Problem description => Copy out every line below that contains the word "label".

====== Material for the task

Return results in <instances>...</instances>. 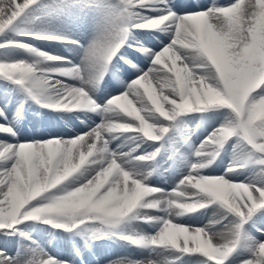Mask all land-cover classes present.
I'll return each mask as SVG.
<instances>
[{
  "label": "snow or ice",
  "instance_id": "1",
  "mask_svg": "<svg viewBox=\"0 0 264 264\" xmlns=\"http://www.w3.org/2000/svg\"><path fill=\"white\" fill-rule=\"evenodd\" d=\"M35 2L0 0V34ZM123 3L126 14L133 20L132 28L169 31L173 36L158 53L148 50L152 57L148 69L103 105L95 103L91 92L102 78L107 62L119 49L117 41L124 29L120 35L101 36L86 47L78 65L40 69L23 60L0 62V79L20 86L42 107L104 114L100 124L75 137L50 136L20 143L0 139V234H16L17 226L25 221H41L66 232L95 222L112 227L136 209H163L167 213L165 217H139L145 223H158L154 234L123 235L119 239L150 256L179 254L170 255L173 259L167 264H176L182 256L193 255L202 257L197 264H225L238 244L242 225L256 210L264 209V183L189 174L167 196L158 198L165 190L142 182L150 173H141L134 163H127L126 154L110 153L107 144L109 138L125 134L159 141L168 131L160 120L171 121L186 113L226 108L231 117L202 141L195 156L213 155L211 149L238 137L258 154L256 162L264 166V94L254 95L264 88V0L246 3L237 0L230 6L205 5L201 0H183L179 5L170 0H123ZM142 9H159L160 14L143 18ZM25 35L31 39L67 42L54 35ZM0 47H16L50 62L67 63L64 57L39 52L21 41L6 42ZM133 47L143 54V49ZM120 59L130 68L135 67L123 55ZM70 80L78 81L79 86L66 83ZM5 111L0 108V119L7 120ZM0 133L14 136L12 127L6 123H0ZM154 155L142 154L131 159L147 162ZM203 167L205 163H193L191 170L194 173ZM85 173L87 178L79 186L62 187ZM209 204L219 205L238 222L221 231H211L173 221V217ZM72 251L76 257L82 256L79 248ZM0 264H73V260L58 259L43 250L28 256H8L0 248ZM108 264L161 262L125 257ZM241 264H264V242H253L250 258Z\"/></svg>",
  "mask_w": 264,
  "mask_h": 264
},
{
  "label": "bare ground",
  "instance_id": "2",
  "mask_svg": "<svg viewBox=\"0 0 264 264\" xmlns=\"http://www.w3.org/2000/svg\"><path fill=\"white\" fill-rule=\"evenodd\" d=\"M47 1H50V0H36V2L34 4H32L28 9H26L25 12L19 18H17V20L11 26H9L2 34H0V39L7 38V39H5V40H7L6 42L13 41L11 38L21 39V37L17 38L13 34H11L10 29H13L14 26H28L27 28L31 29V30H40L42 28V29H47L48 31L53 32V33H62L61 31H59V29L57 27L66 28L73 33L72 36H74V37L78 36L80 38V40L82 42H79L80 43L79 45H77V46L71 45V44H69L68 41L67 42L40 41V40H35V39H31L30 41L33 44L32 47L37 49L39 52L46 51V52H48V54L49 53H63V54H65L68 58L67 63H63L61 61H51L50 62V61L45 60L44 57L38 56L36 53L28 52L24 49H20V48H16V47H0V61H2L1 57L6 58V59H11L10 61L8 60L9 62L23 60L27 63H32L35 67L40 68V69H44V68L53 69V68H59V67H69L71 64L78 65V64H80L83 50L94 42V38L96 40H98L101 36H104L107 34H112L114 36L115 30H116V27H114V25H115L114 22L117 21V18H121L123 14L127 15L126 11H124V13H122L121 11H119L117 9V7H116L117 5H116L115 0H102V5H100V6H98L97 4L93 5V1H91L90 4H91L92 8H89L88 6H86V7L85 6L81 7L78 5L76 6V5H73V3L71 4L70 2H68L66 0H51V1H53L52 4H49V2H47ZM120 1L123 2V0H120ZM17 2L22 3L23 0H17ZM78 2H80V1H78ZM170 2L172 4L179 5V4L183 3V0H170ZM235 2H237V0H201V3H203L205 5L215 3L218 6H230L232 3H235ZM243 2L246 3L247 0H243ZM97 3L99 4L98 1H97ZM42 7H45V8L40 9ZM34 10H38V11L36 12V15L32 17L31 15H32ZM153 11L157 12V11H159V9H156ZM126 17L125 16L122 17V22L124 21V19ZM130 19L132 20V18H130ZM102 21H104V23H106L107 26H103L102 29H98V27L102 24ZM49 25H50V27H49ZM46 27H48V28H46ZM117 31H118L117 34H119V31H120L119 27H118ZM131 33H130L127 40H129ZM21 34L22 33L18 34V36H20ZM172 36H173V34H172ZM164 37L165 36H161L160 38H164ZM76 39H78V38H76ZM23 40H25V39H23ZM136 41L140 44H144V45L149 46L151 49H154L156 47V45H158V43H159V40L152 41V38L149 36H146L143 31H136ZM120 52L125 54V55L132 54V56H134L136 59L137 67H135V68H121L119 66L120 69H117L118 67L116 68L115 65H113V64L117 63V60L115 58L112 59L110 64H109V62H107V64L113 65V66L112 67L109 66L110 68H108L106 73L112 72V73H115V75H118V77H120V83L119 82H118L119 84L112 83L107 79V77L104 76V78L102 80L97 82L95 89L91 92V96L96 101L101 100L103 96H107V95L109 96V93H111V92L113 94L111 96V98L120 94L122 91H124L127 88L128 84L130 83V81L128 80L129 79L128 77L132 74V72L136 69H137V72L139 70H144V69H141V67L147 62L146 57L149 56V54H147L144 57H137L134 55V53H131V52L129 53V51H127L126 49H120ZM147 59L149 60V58H147ZM57 79H62V78L57 77ZM71 82L76 83L78 81H76V80L66 81V83H70V84H71ZM7 84H9V83H7V82L5 83L3 80L0 79V108L6 109L4 114H5V116H7V120L0 119V123L9 124L13 129L14 136L8 135L5 133H0V139H5L9 143H14L13 140L19 139V138H26V139L16 141L15 143L31 141V140H42L46 136L49 137L51 135H59L61 137L68 138V137H71V136H69V134H71V133H74V137H75L76 135L81 134L82 130L89 128V127L93 128L102 122V116L104 115L103 112L99 113L98 117L96 116V118H92L93 116L91 117L90 115L83 113L84 111L79 110V111H76V114H72V115H76V116L86 115L87 117L84 118L83 122L77 120L76 118L74 119L70 116H65L64 114H62L64 117L59 121L57 120L58 122L52 121L51 127L49 126V128H47L45 123H44V126H40L38 123L45 122L47 119H49L48 118L49 114H47V113H44V114L35 113L34 112L35 110L33 108L34 106L31 107L32 103H31L28 95H26V97H23L21 94V90H22L21 88H18L16 85H14L12 83L8 86H7ZM262 93H264V88L258 89L257 92L254 93V95H260ZM104 103H102V104H104ZM36 109L41 110V108H39V107H36ZM93 115H95V114H93ZM192 116H194V115L192 114V115L186 116L184 114V115L179 116L176 120L179 121V119H185L186 121L189 122L192 119L191 118ZM196 116L197 117L192 122V127L190 129V131L192 132V138H190V141H187L181 147V149H184V151L185 150L188 151V149H191V146L193 147L195 145L194 139L197 136L199 137L202 134V133H200L201 131L202 132L204 131V133H205L204 139H203V141H204L214 130H216L213 128H211L212 130L208 129L209 125L213 124L215 122H220L219 126H221L223 123H225L231 117V114H230L229 110L226 108H218L216 110H208V111L198 112ZM24 123L28 127H25ZM186 125H185V127H186ZM185 127H183V128H185ZM45 129L47 131L44 132ZM233 140H235V141H233ZM200 145H198L196 147L197 150L199 149ZM243 145L244 144L240 140H236L235 137L230 138L228 140V142L226 143V146L228 148L230 146V148H229L230 150L245 149L243 147ZM107 148H108L110 153L126 154L128 157L127 163H129V164L134 163L136 169L138 171H140L141 173H147L145 171L146 168L144 169L146 162H133L131 158L134 155H132V153L135 151H137L140 155L155 153L154 157H156V154L158 152L157 147L153 146V144L150 141L143 140V139L136 137L134 135H131V134L121 135V136H118L116 138H109ZM214 149H211V151L214 152ZM223 150H226V148L223 149V147H222L219 150L220 152L217 155V157L214 161L215 163L213 165L203 167V168H199V169H201L200 171L203 173H208V174L209 173H215L214 170L218 169L220 166V163H222V161L225 159V151L223 152ZM245 154H246V152H245ZM187 157H188V155H187ZM211 158H212V156H211ZM198 163H202V162H198ZM245 170H246L245 172L240 171V170H234L232 172L226 171L223 176L229 180H235V181H240V182H245V183L254 182V184H257V185L264 183V166L256 165V166H252L250 168H247ZM189 174L190 173H188L186 175H189ZM87 175L88 174L85 173L82 176L74 177L72 181L66 182V184L62 187H67L70 189L71 187L79 186V183L83 182V180L87 178ZM148 176H150V175H148ZM73 181H75V182H73ZM152 181L155 182L156 184L161 185V186L168 183V180H160V179L158 180V178H156V179L152 178ZM57 194H62V193L58 192ZM164 194H165V196L168 195L167 192H164ZM218 208H219V205H210L208 208L203 209V210H199V211L197 210V211H194L191 213L184 214V215L179 216V217H173V221L176 223H180V224L196 226L197 224L201 223V219H200L201 215L204 214L205 216H207V214H208L207 212L209 210H211L209 215L211 214L213 216L218 212V210H219ZM160 211L161 210H159V211H157V210L146 211V210L139 208V209H136L133 213H130L129 215L135 216L136 214L140 213L141 216H147L146 215V213H147L151 217H156V213H152V212H160ZM163 214L167 215L166 212H164ZM221 218H222V216H220L219 219L213 218V220H207L204 225H201V227H204V228L209 229L211 231H221L224 229L225 226H232L233 225L231 220H229V221L224 220L223 222H221L222 221ZM125 219L126 220H123L120 224H118L116 226H112V227L105 226L103 228L104 231L106 233H107V231L111 232V233L112 232L116 233V230L120 229L123 231L124 230L129 231V233H131V234H135V233L139 232L138 230H141L144 228L147 231V234H151L152 230L154 229V226H156L155 223L135 224L134 222H130V220H132L131 218L128 219V217H127ZM27 223H29V222L25 221V222L21 223L20 225H18L17 226L18 232L16 234H13V235L1 234L0 235V248H2L8 254V256L20 255L17 253V251H19V249H21V248L24 249L25 252L22 250L24 253L21 254L20 256H28L32 252L41 250L42 247H43V250H46V252H49L52 254L53 253L52 248L49 247L47 242H45L43 240V237H41L40 235L39 236L42 239L39 240V242H41L42 247L40 249H37V247L34 245V243L30 239L32 236L38 234L39 229H38V227H34L31 224H27ZM235 223H236V221H235ZM88 224L89 223H86L85 225H82L80 228L76 229L77 232L79 233L81 231H84V232L90 231L89 229L91 226H88ZM251 224H260L261 226H264V209L256 210L252 214V216L249 217L248 220L242 225V228L240 229V237H239L238 244L236 245L234 252L225 261V263H227L233 257L234 259H236L235 264H241L242 261L238 260L240 253H242L244 260L250 258L251 246H252L253 242L261 241L260 239L263 238L262 235H264L262 231H257V229H255L256 232L255 231L253 232V230L251 231L250 230ZM19 227H21V228H19ZM118 234L116 236L109 234L108 235L109 240L113 239L115 241L121 242L119 244H123L125 241L122 242L119 239L120 235L118 237ZM64 235H61L63 237V239H59L60 241H62L66 238V236H64ZM87 238L90 241L95 239L94 236H90V235L87 236ZM217 242H220L219 238L217 239ZM261 242H264V241H261ZM116 244H117V242H116ZM124 244H126V243H124ZM10 247H12V248H10ZM105 247H107L106 244H104V248ZM10 249L13 250L12 253H9ZM143 254H144V251L135 248L133 254H131V255L127 254V255H125V257L131 258V259H137L138 257H140V259L142 260L143 258L141 255H143ZM162 254L163 255L161 256L162 257L161 258L162 259L161 264H167V261H170L173 259V257H171L170 255H175V254H169V253H162ZM61 255L65 256L64 258H72L73 264H87L86 260L79 263L76 261V259L74 257H70V256L67 257L66 251L61 253ZM96 255H98V254H96ZM122 255H124V254H122ZM143 257H144V255H143ZM199 259H202V257H199L198 255L182 256L179 260L176 261V264H197Z\"/></svg>",
  "mask_w": 264,
  "mask_h": 264
},
{
  "label": "rangeland",
  "instance_id": "3",
  "mask_svg": "<svg viewBox=\"0 0 264 264\" xmlns=\"http://www.w3.org/2000/svg\"><path fill=\"white\" fill-rule=\"evenodd\" d=\"M66 1H68V2H70L71 4L73 3V5H78V6H81V7H86V6H88L89 8H92V6H91V4H90V2L91 1H93V5L94 4H97L98 6H100V5H102V0H66ZM78 1H80V2H78ZM85 1V2H84ZM97 1L99 2V4L97 3ZM47 2H49V4H52L53 3V1H47ZM77 3V4H76ZM47 5V4H46ZM45 7H42V8H40V9H44ZM39 9V10H40ZM50 9V8H49ZM38 10H34L33 11V13H32V17L33 16H35L36 15V12H37ZM47 11V10H46ZM45 11V12H46ZM141 14H142V17L143 18H147V17H152V16H156V15H159L160 14V12H158V13H147L146 12V10L145 9H142L141 10ZM27 15V14H26ZM38 20V19H37ZM115 23V25H114V27H116V30H115V35L114 36H116L117 35V33H118V27L120 28V23H122V17L121 18H117V21L116 22H114ZM48 26V25H47ZM103 26H107V24L106 23H104V21H102V24L98 27V29H102L103 28ZM18 27H20V28H23V27H28V26H18ZM49 27H50V25H49ZM39 28V27H38ZM46 28H48V27H46ZM58 29H59V31H61L62 33H63V35H68L69 36V38H70V36L73 38V40L75 41V43L77 42L78 44L77 45H79L80 43L79 42H82L81 40H80V38L78 37V36H76V37H74V36H72V32L71 31H69L68 29H66V28H59V27H57ZM42 29V28H41ZM40 29V30H41ZM42 30H44V29H42ZM161 33V34H160ZM167 33V34H166ZM171 34V32H169V31H163V30H155V31H148V32H146L145 34L147 35V36H149V37H151L152 38V41H157V40H159V43H158V45H156V47L154 48V49H151L149 46H145L144 44H140V43H138V42H135V43H127V42H125L124 43V45L123 46H125L126 45V43H127V49H129V50H131L132 52H135L137 55H140V57H144V56H146L147 54H148V50H151V52L152 53H157V52H159L160 50H162V48L164 47V46H167L168 44H169V42H170V40L172 39V34ZM118 35H120V31H119V34ZM170 35V36H169ZM161 36H165L164 38H160ZM76 38H78V39H76ZM171 38V39H170ZM5 39H7V38H3V39H0V44H4L7 40H5ZM94 41H96V39L94 38ZM69 42V41H68ZM23 43H25V44H28V43H26V42H23ZM30 45V44H29ZM77 45H75V46H77ZM133 46H135L136 48H141V49H143L145 52L142 54L141 53V51H135L134 50V47ZM126 47V46H125ZM149 47V48H148ZM121 54V53H120ZM122 55V54H121ZM121 55H119V56H121ZM59 56H61L60 54H59ZM124 56V55H123ZM55 57H57V56H55ZM126 59H129V60H131L132 61V64L133 65H135V67H137V63L134 61V59H132L131 57H127V56H124ZM65 58V57H64ZM147 58H149V60L147 59ZM151 58L152 57H150V56H147L146 57V65L144 64L142 67H141V69H144V70H146L148 67H149V65H150V62H151ZM1 59L3 60V61H0V62H9L11 59H6V58H3V57H1ZM9 60V61H8ZM119 60V64L121 63V65H123V66H129L128 64H125L124 63V61L123 60H121V59H118ZM118 64V66H120V67H122L121 65H119ZM71 65H74V64H71ZM70 65V66H71ZM135 67H133V68H135ZM117 68V67H116ZM130 68V67H129ZM144 70H139L138 72H137V69L136 70H134L133 72H132V74L128 77L129 78V81L131 82L132 80H134L135 78H137V75L140 73V72H142V71H144ZM137 74V75H136ZM114 75V74H113ZM109 75V79H111L112 81H114L113 83H120V78L119 77H116V75ZM135 76V77H134ZM1 80H3V79H1ZM5 83H6V81L5 80H3ZM7 83H9V84H7V86L8 85H10L11 83L10 82H7ZM72 84H74V85H77V86H79V82H77V84L76 83H73V82H71ZM118 83V84H119ZM18 88H20V86H17ZM21 94H22V96L23 97H26V93H24V91L23 90H21ZM111 94V95H110ZM165 94H168V92H167V89H165ZM113 94H112V92L111 93H109V96L107 95V96H103L102 97V99L101 100H99V101H96L94 98H92L94 101H95V103L96 104H98V105H103L102 103H104V102H106L107 101V99H110L111 98V96H112ZM21 96V97H22ZM104 98V99H103ZM101 102V103H100ZM38 105V104H37ZM34 105H31V107H33ZM33 108H36V106H34ZM32 108V109H33ZM46 109V110H45ZM216 109H218V108H210V109H207V110H205V111H208V110H216ZM63 111H66V110H53V109H51V108H47V107H44V109H43V111H41V110H39V111H34L35 113H38V114H44V113H49V116H48V118L49 119H47L45 122H41V123H38L40 126H44V123L46 124V126H47V128H49V125H52L51 123H52V121H59V119L61 120L64 116L62 115V114H64L65 116H70V117H72V118H76L77 120H79V121H81V122H83V120H84V118H86L87 116L86 115H83V116H76V115H72V114H76V111H74V110H71V111H67L68 113H63ZM85 113L87 114V115H90L92 118H96V116L98 117V115H99V113H102V111H88V110H85ZM197 113L198 112H192V113H186L185 115L187 116V115H194V116H192L191 118L193 119H191L189 122L188 121H186L185 119H179V121L178 120H171V121H164V122H162V121H159V123L162 125V126H164V127H167L168 128V131L165 133V138H164V140H163V144H165V142L167 141L170 145H171V148L170 149H172V154H173V159L171 160V159H169L168 158V156L166 155L165 156V149H164V147H163V149L162 150H160V152L158 151L157 152V158L156 159H154V158H152L150 161H147L146 162V164H145V167H144V169H145V171L147 172V173H150L149 175L150 176H148L147 175V177H146V179H143L142 180V182L143 183H145L146 185H149V186H153V187H157V188H160V189H163V190H165L164 192H167V194L169 193V191H171V189H173V188H175L176 187V185L179 183V176L180 175H185L186 173L188 174V173H190V174H199V175H205V176H222V173H221V171H222V167L226 164V163H229V162H241V161H243V160H245V161H247V163H248V166L250 165V162L252 161V160H258V154L257 153H255V152H253L250 148H249V146H247L245 143H244V145H243V147L245 148V149H237V150H230L229 148H230V146H229V148H227L226 147V150H224L225 151V159L222 161V163H220V166H221V168L218 170V171H216L215 172V174H212V173H209V174H206V173H203V172H201V171H199L200 169L198 168L194 173L192 172V170H191V165L193 164V163H198V162H202V163H205L206 165H208V164H211L212 163V159H211V161H210V158H211V156H215L216 154H214V152H213V155H210V156H207V157H196L195 156V152L197 151V149H196V147L198 146V145H200L201 144V142L203 141V137H204V135H205V133H204V131L202 132H200V133H202L199 137L197 136L195 139H194V141H195V147L193 146H191V149H188V151L187 150H185L184 151V149H181V147L187 142V141H190V138H192V132L190 131V129H191V127H192V122L194 121V119H196V115H197ZM93 114H95V115H93ZM181 116V115H180ZM179 116H177V118H178ZM50 118H51V120H50ZM61 122V121H60ZM42 124V125H41ZM187 124V125H186ZM24 125H25V123H24ZM185 125H186V127H185ZM219 125H220V122H215V123H213V124H210L209 125V128L208 129H211V128H214V129H217L218 127H219ZM183 127H185V128H183ZM92 127H89V128H86V129H84V130H82L81 131V134H83V133H86V132H88V131H90V129H91ZM186 132V133H185ZM51 136H59V135H51ZM69 136H71V137H74V133H71V134H69ZM50 137V136H49ZM49 137H45V138H43V139H47V138H49ZM135 138V137H134ZM203 138V139H202ZM236 138V140H239V138L238 137H235ZM23 139H26V138H19V139H15V140H13V142L15 143L16 141H19V140H23ZM179 140V141H178ZM180 140H183V141H180ZM233 141H235V140H233ZM228 142V141H227ZM226 145V144H225ZM168 149V148H167ZM223 151V152H224ZM250 151V152H249ZM190 152V153H189ZM219 152L220 151H218V154H219ZM245 152H246V154H245ZM253 152V153H252ZM132 155H134L133 157H135V156H139L140 154L137 152V151H135V152H133L132 153ZM187 155H188V157H187ZM176 157V158H175ZM186 157V158H185ZM253 158V159H252ZM153 160V161H152ZM172 162H174V166H173V169H172V171H170V165L172 164ZM256 165H259V164H257L256 163ZM255 165V166H256ZM149 168V169H148ZM174 170H178V172H174ZM241 171V170H240ZM242 171H246V170H242ZM167 176V177H166ZM154 179H156V178H158V180L160 179V180H168V183L167 184H165V185H163V186H161V185H159V184H155V183H153V181H152V178ZM179 179V180H178ZM151 181V182H150ZM171 181V182H170ZM249 183V182H248ZM252 183H254V182H252ZM174 184V185H173ZM164 192L163 193H161V194H159V197L158 198H162V197H164L165 196V194H164ZM141 209H143V208H141ZM219 210H218V212L215 214V215H209V213L211 212V210H209L207 213V216H205L204 214L203 215H201V217H200V219H201V223H199V224H197L195 227H201V225H204L205 223H206V221L207 220H213V218H218L219 219V217L220 216H222V221L221 222H223L224 220H227V221H229V220H231L232 221V223L233 224H235V221H236V223L238 222L237 221V218H235L233 215H231V214H226L225 212H224V210L223 209H221L220 208V206H219V208H218ZM146 210V209H145ZM163 209H161V211L160 212H152V213H156V217L157 218H162V217H165L166 215L165 214H163L164 213V211H162ZM199 211V210H198ZM158 214V215H157ZM137 215V216H136ZM135 216H132V215H129L128 216V219L129 218H131L132 220H130V222H134L135 224H140V223H142V221L139 219V217H141V214L139 213V214H136ZM127 218V217H126ZM235 219V220H234ZM124 220H126V219H124ZM29 223H27V224H31L32 226H34V227H38V229H39V232H38V234H36V235H34V236H32L31 237V241L34 243V245L37 247V249H40L42 246H41V242H39V240H41L42 238H40V236L41 237H43V240L45 241V242H47V244L49 245V243H51V242H53V240H54V238H57V236L56 235H52V236H48L49 235V233L50 232H53L55 229H53V227L51 226H48L49 224H43L41 221H28ZM145 222H143V224H144ZM203 223V224H202ZM40 224H41V226H40ZM91 224V225H90ZM156 224V226H154V229L152 230V233L151 234H153V233H155L157 230H158V223H155ZM256 225V224H255ZM88 226H91L90 227V231H81V232H83V233H80V235L81 236H83V237H85V238H87V236H94V238L95 239H93V240H89V239H87V240H89V247L92 249V251H93V253H91L92 254V256L91 257H88V256H86L87 258L85 259L84 258V256H85V254L84 255H82V257H76L77 259H78V261L77 262H79V261H81V260H86L87 261V264H108V261H115V260H117V259H120V258H124L125 257V255H131V254H133L134 253V248H130L129 247V245L126 243V242H124L123 240H121L122 242H124V243H126V244H119V243H121V242H119V241H115V240H113V239H110L109 240V234H112V235H114V236H116L119 232V234H118V237H119V235L120 236H123V235H133V236H135L136 234H147V231L143 228V229H141V230H138L139 232H137V233H135V234H131V233H129V231H126V230H120V229H117L116 230V233L115 232H108L107 231V233L104 231V225H101V224H99L98 222H95V224L94 223H89L88 224ZM141 226V225H140ZM257 226V225H256ZM143 227V226H142ZM19 228H21V227H19ZM119 230V231H118ZM56 231V230H55ZM262 231V230H261ZM75 232H77V230H75ZM128 232V233H127ZM263 233H264V231H262ZM53 234V233H52ZM96 234V235H95ZM1 235V234H0ZM40 235V236H39ZM77 235H79V234H77ZM100 235V236H99ZM98 236V237H97ZM80 238H82V237H80ZM97 238V239H96ZM59 239H63V237L62 236H60L59 237ZM83 239V238H82ZM101 239V240H100ZM105 239V240H104ZM65 240V239H64ZM64 240H62V241H64ZM96 240V241H95ZM112 241V242H111ZM261 241H264V236H263V238H261ZM91 242V243H90ZM115 242V243H114ZM116 242H117V244H116ZM22 243V242H21ZM64 243V242H63ZM103 243V244H102ZM92 244V245H91ZM104 244H106L107 245V247H105L104 248ZM67 246H68V244H67ZM109 247V248H108ZM10 248H12V247H10ZM106 251H105V250ZM122 249V250H121ZM24 249H19V251H17V253L18 254H23L24 252ZM41 250H43V247L41 248ZM12 249H10L9 250V253H12ZM44 252H46V250H43ZM132 251V252H131ZM99 252V253H98ZM48 253V252H47ZM57 253H58V251H57ZM124 254V255H122V254ZM138 253V252H137ZM96 254H98V255H96ZM8 255V254H7ZM73 253L71 252V251H67V257H73ZM143 255H144V257H143ZM143 255H141L142 256V260H145V259H155V260H157V261H160V262H162V255L163 254H161V255H152V256H150L148 253H146L145 251H144V254ZM176 255V254H175ZM177 255H179V254H177ZM122 256V257H121ZM97 257V258H96ZM120 257V258H119ZM90 260H89V259ZM95 258V259H94ZM58 259H64V258H58ZM137 260H141L140 259V257H138L137 258ZM235 260L236 259H234L233 257L231 258V260H229L227 263H225V264H235ZM238 260L239 261H243L244 260V257H243V255H242V253H240V255H239V257H238ZM83 262V261H82Z\"/></svg>",
  "mask_w": 264,
  "mask_h": 264
}]
</instances>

============

Answer to the problem =>
  "label": "snow or ice",
  "label": "bare ground",
  "label": "rangeland",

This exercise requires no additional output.